Does HTML5 Canvas render off-screen by default?

Question

If I do this:

    <canvas id="canvas" width="100" height="100">
        <p>Your browser does not support HTML5 Canvas.</p>
    </canvas>

And this:

    var canvas = document.getElementById('canvas');
    var ctx = canvas.getContext('2d');

    ctx.fillRect(150, 150, 10, 20);

Will the rectangle be rendered or will it be ignored by default?

Answer 1

i create this demo http://jsbin.com/okoful/edit#javascript,html,live using two canvas and i conclude that if we draw outside of canvas it will not render it.

var canvas1 = document.getElementById('canvas1');
var ctx1 = canvas1.getContext('2d');
ctx1.fillRect(50, 50, 300, 300);
var canvas2 = document.getElementById('canvas2');
var ctx2 = canvas2.getContext('2d');
ctx2.translate(0,0);
ctx2.drawImage(ctx1.canvas,0,0);

$("#debug").text("Output: ");

Answer 2

It's actually different for different browsers and different drawing commands.

IE9 has wisened up and does a no-op on drawImage calls if the image is out of the canvas' bounds. This is easily noticeable in the IE9 performance profiler.

This might be an optimization that is only done when the transformation matrix is identity, I haven't checked otherwise.

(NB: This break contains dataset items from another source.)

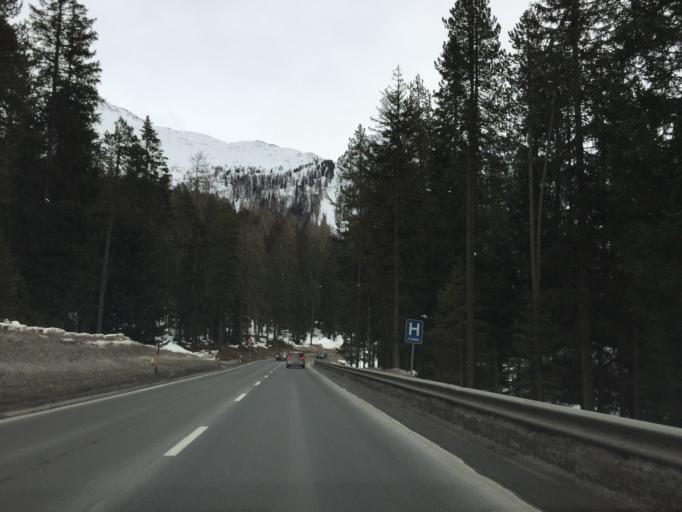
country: CH
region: Grisons
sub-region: Praettigau/Davos District
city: Davos
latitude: 46.8308
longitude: 9.8562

Other browsers differ, of course!

Answer 3

Short of looking at the source code for a browser, I don't think there is any way to know. The spec does give us one hint:

When a shape or image is painted, user agents must follow these steps, in the order given (or act as if they do):

Render the shape or image onto an infinite transparent black bitmap

Note the word 'infinite'. So the spec does suggest the browser should render things that are beyond the bounds of the canvas. But if I had to guess, most browsers will notice the shape is outside the current clipping region and drop the call. There is no way to render something beyond the bounds of the canvas then "scroll" it into the view, the canvas has no concept of that.